### Task
Reproduce word for word the portion of the forum post on link archival that begins at the words "b. Which sites" and ends after the words "file in db.".

Limited Spider / Link Archival By Date

tsweezey

This isn't a specific question, rather more general regarding architecture. Any comments and guidance are appreciated...

I have a requirement where I have to search the home pages of about 40 sites to check to see if there's any mention of a series of products (keywords I define). If there is a mention, I need spider the corresponding link, assign a crawl date, and archive the link in a database. I'm just spidering one level deep.

Basically, I'm trying to create an "alert" system of sorts so I'm notified when someone has posted a preview, review, etc. of one of the defined products. Unlike a typical search engine, the latest crawl should only report qualified links that aren't already in the database. At a later time, I'll need to query document links by date ranges.

Examples:

a. Show me all widget links between January 1 and March 15th.
b. Which sites have posted information on my widget today?

What I'm thinking I need to do is:

Establish a Baseline:

Open the destination site and extract all the links
Open each link and look for keywords... If matched then date and file in db.

### Recorded data
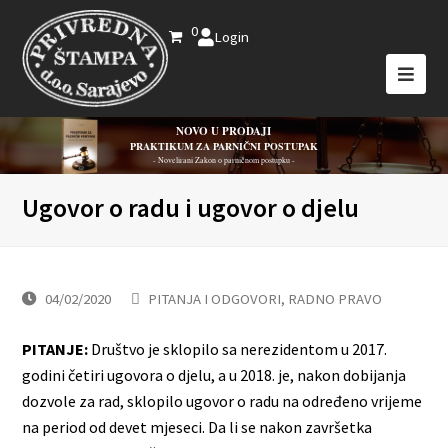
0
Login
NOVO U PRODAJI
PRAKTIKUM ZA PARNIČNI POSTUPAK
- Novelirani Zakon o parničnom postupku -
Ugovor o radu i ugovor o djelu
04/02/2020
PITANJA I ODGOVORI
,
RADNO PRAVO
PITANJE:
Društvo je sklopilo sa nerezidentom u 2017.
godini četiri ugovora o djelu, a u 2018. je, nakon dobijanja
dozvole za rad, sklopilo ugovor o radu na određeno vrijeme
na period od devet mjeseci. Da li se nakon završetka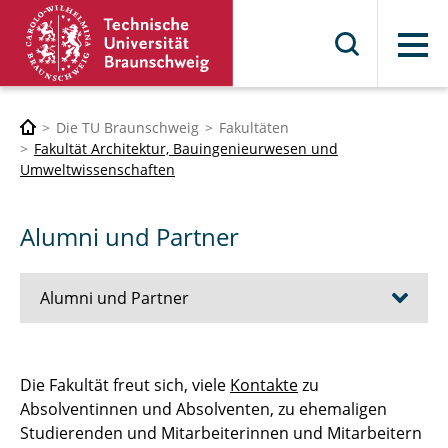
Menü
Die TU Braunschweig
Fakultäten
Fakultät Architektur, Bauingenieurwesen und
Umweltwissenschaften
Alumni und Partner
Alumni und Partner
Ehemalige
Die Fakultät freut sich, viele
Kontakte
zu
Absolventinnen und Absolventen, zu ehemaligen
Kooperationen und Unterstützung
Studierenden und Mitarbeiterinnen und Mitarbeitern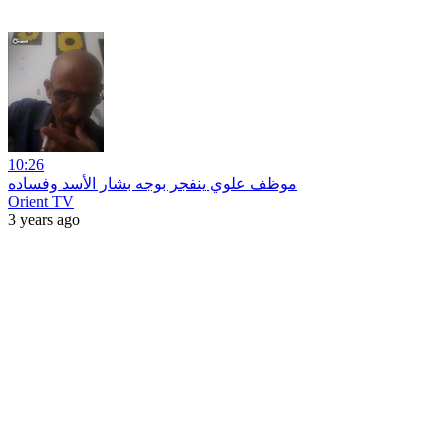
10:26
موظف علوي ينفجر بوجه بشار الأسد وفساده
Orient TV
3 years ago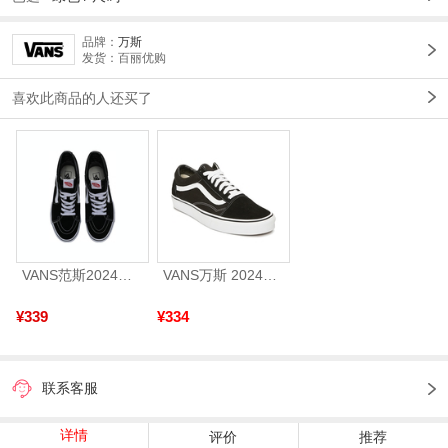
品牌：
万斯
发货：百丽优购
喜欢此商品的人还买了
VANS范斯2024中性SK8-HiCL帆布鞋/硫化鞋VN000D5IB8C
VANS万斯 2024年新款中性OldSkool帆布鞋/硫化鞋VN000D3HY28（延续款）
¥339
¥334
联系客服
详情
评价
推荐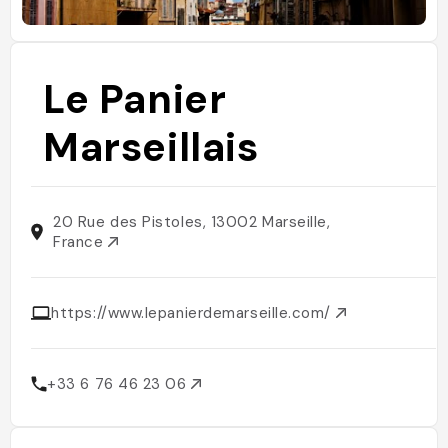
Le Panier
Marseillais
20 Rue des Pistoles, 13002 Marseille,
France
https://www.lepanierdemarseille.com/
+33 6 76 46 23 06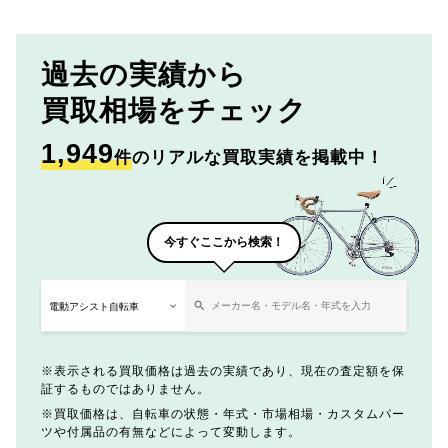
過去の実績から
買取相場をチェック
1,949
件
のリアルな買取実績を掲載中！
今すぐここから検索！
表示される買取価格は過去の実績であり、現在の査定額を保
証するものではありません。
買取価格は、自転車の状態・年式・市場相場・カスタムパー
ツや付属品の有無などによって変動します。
* * *
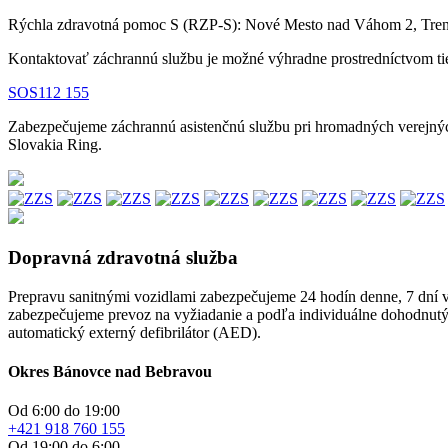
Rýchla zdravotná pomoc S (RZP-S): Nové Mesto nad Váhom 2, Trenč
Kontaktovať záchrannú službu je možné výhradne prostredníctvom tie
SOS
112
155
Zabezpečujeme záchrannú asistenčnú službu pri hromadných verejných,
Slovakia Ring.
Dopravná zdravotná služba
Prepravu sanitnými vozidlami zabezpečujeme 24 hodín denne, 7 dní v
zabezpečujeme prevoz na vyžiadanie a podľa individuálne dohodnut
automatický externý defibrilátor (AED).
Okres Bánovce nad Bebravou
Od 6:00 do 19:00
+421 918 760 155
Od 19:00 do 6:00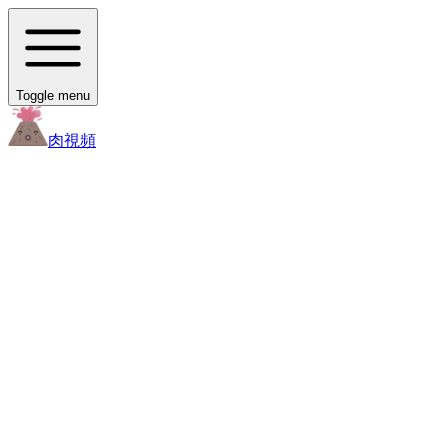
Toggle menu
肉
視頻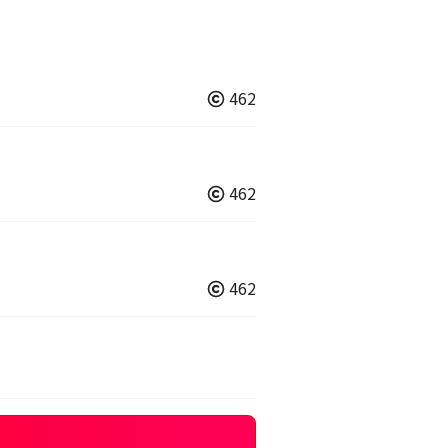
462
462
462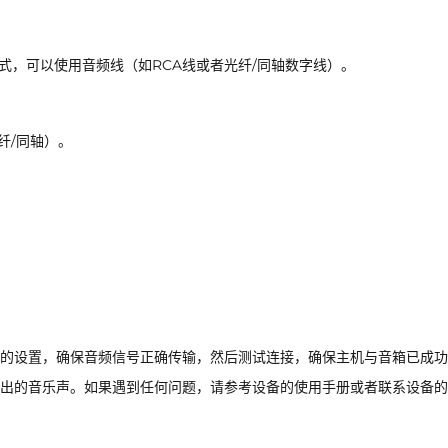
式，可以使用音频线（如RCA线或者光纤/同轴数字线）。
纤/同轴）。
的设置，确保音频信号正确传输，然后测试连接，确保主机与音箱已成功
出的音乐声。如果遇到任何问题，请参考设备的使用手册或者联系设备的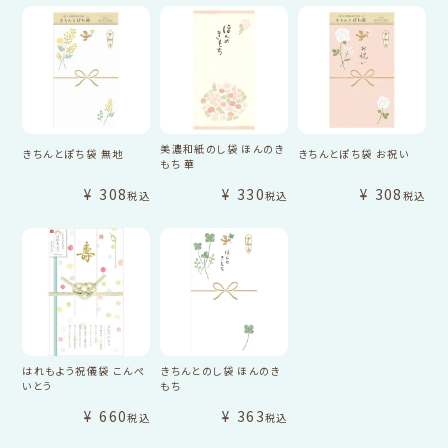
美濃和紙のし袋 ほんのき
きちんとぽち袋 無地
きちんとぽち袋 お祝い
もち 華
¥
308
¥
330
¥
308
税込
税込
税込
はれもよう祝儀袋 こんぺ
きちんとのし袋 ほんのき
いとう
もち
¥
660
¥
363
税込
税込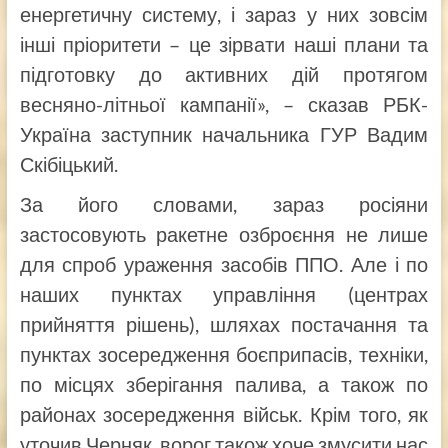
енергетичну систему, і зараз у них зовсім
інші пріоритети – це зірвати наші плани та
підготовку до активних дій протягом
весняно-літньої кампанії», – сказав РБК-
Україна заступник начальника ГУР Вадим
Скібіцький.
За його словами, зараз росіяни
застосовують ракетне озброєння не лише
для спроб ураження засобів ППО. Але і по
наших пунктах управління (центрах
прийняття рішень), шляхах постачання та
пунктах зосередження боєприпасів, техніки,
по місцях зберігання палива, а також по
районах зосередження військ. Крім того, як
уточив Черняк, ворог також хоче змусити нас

### Problem solution
b. Which sites have posted information on my widget today?

What I'm thinking I need to do is:

Establish a Baseline:

Open the destination site and extract all the links
Open each link and look for keywords... If matched then date and file in db.